Crown Prince Albert, Rainier's only son and his heir, was seen entering the Cardio-Thoracic Center as were his two sisters, Princesses Caroline and Stephanie. Rainier's movie-star wife, Grace Kelly, died in a car crash in 1982.

The 81-year-old prince's condition — he remained on a respirator after suffering heart and kidney failure — cast a somber mood over this glitzy Riviera principality.

"Monaco became Monaco thanks to him. I think of him like a second grandfather," said Sandrine Negre, 22, out strolling with friends near the hospital. "This really hurts me."

A medical bulletin released Wednesday by the royal palace described Rainier's condition as "stable." The prince's entourage said Thursday that there had been no change, and no new official medical bulletin was released.

The prince had been hospitalized more than two weeks ago with a chest infection. After a marked improvement, the prince's health suddenly worsened on Tuesday.

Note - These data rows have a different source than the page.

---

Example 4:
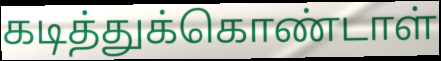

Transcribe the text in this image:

கடித்துக்கொண்டாள்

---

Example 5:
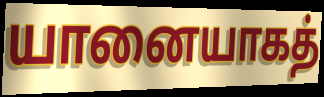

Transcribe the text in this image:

யானையாகத்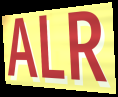
ALR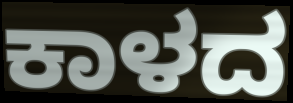
ಕಾಳದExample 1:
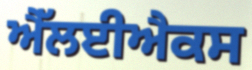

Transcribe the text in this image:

ਐੱਲਈਐਕਸ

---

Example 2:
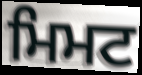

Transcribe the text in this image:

ਮਿਮਟ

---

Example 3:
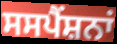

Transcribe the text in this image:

ਸਸਪੈਂਸ਼ਨਾਂ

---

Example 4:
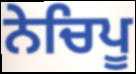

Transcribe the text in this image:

ਨੇਚਿਪੂ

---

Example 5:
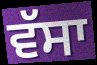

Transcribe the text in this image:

ਵੱਸਾ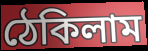
ঠেকিলামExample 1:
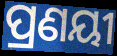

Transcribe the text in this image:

ପ୍ରଣୟୀ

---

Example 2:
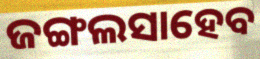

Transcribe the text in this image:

ଜଙ୍ଗଲସାହେବ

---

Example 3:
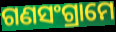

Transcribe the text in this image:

ଗଣସଂଗ୍ରାମେ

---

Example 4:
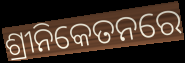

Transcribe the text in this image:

ଶ୍ରୀନିକେତନରେ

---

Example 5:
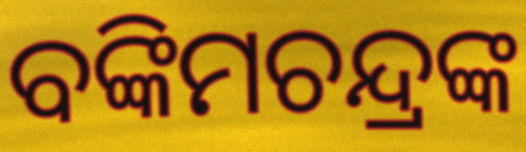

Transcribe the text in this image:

ବଙ୍କିମଚନ୍ଦ୍ରଙ୍କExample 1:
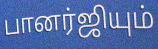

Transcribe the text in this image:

பானர்ஜியும்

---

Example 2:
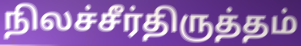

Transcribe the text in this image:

நிலச்சீர்திருத்தம்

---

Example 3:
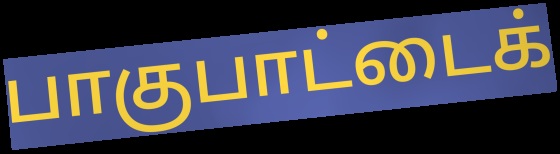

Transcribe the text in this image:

பாகுபாட்டைக்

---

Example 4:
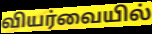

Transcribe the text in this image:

வியர்வையில்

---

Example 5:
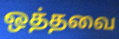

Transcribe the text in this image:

ஒத்தவை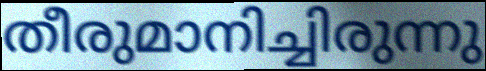
തീരുമാനിച്ചിരുന്നു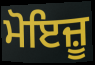
ਮੋਇਜ਼ੂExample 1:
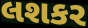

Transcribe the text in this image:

લશકર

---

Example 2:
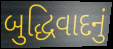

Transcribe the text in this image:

બુદ્ધિવાદનું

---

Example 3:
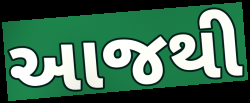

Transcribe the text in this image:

આજથી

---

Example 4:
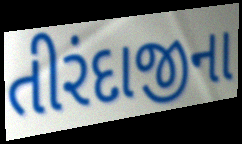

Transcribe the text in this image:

તીરંદાજીના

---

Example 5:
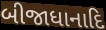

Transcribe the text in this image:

બીજાધાનાદિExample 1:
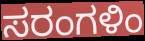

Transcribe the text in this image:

ಸರಂಗಳಿಂ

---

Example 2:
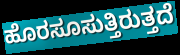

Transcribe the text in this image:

ಹೊರಸೂಸುತ್ತಿರುತ್ತದೆ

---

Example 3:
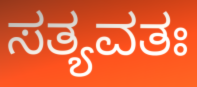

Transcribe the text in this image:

ಸತ್ಯವತಃ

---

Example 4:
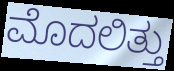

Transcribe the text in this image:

ಮೊದಲಿತ್ತು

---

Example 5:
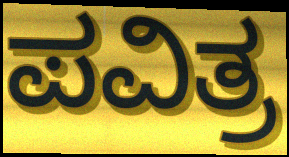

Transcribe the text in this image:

ಪವಿತ್ರ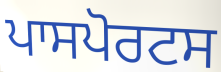
ਪਾਸਪੋਰਟਸ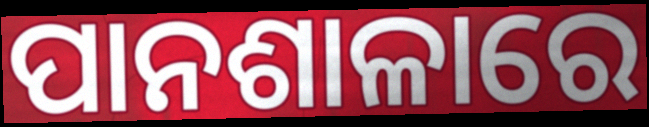
ପାନଶାଳାରେ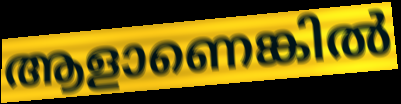
ആളാണെങ്കിൽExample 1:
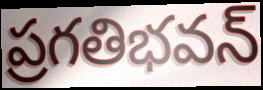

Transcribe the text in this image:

He was transferred to intensive care unit after developing a sudden respiratory infection "with cardiac and kidney failure" and breathing trouble that made a respirator "indispensable," according to the medical bulletin.

Rainier, who assumed the throne in 1949, is beloved in Monaco for having transformed a state smaller than New York's Central Park into a modern and elegant magnet for jet setters.

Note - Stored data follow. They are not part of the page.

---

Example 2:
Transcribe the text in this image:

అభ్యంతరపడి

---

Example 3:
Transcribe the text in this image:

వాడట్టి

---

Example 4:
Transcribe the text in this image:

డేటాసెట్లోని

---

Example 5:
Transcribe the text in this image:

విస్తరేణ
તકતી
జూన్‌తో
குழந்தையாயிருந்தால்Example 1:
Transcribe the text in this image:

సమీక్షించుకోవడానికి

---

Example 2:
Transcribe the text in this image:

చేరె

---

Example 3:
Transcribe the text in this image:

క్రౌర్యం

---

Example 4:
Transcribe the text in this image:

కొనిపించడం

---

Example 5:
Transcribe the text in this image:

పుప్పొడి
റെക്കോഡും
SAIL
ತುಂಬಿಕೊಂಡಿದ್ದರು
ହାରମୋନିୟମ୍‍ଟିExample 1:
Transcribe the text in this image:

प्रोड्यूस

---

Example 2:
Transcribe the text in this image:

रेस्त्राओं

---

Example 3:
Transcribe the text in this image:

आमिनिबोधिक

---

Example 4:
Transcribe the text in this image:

"Monaco prays for Prince Rainier," read the main headline of Monaco Matin newspaper, with a photo of people lighting candles for him at church.

"This country is Prince Rainier," said Patricia Vermeulen, 53, a retired schoolteacher. "This fabulous adventure that is Monaco — he created it."

Rainier has been in and out of the hospital recently. He has a history of heart problems and has lately been plagued by recurring ailments linked to his respiratory tract.

Infections can bring on congestive heart failure, which can lower blood pressure and ultimately lead to kidney failure. Heart failure also depresses the respiratory system, making breathing difficult.

Doctors often use respirators, and dialysis machines, to lighten the workload of the body while it heals from an infection. However, respiratory infections in the elderly can be deadly.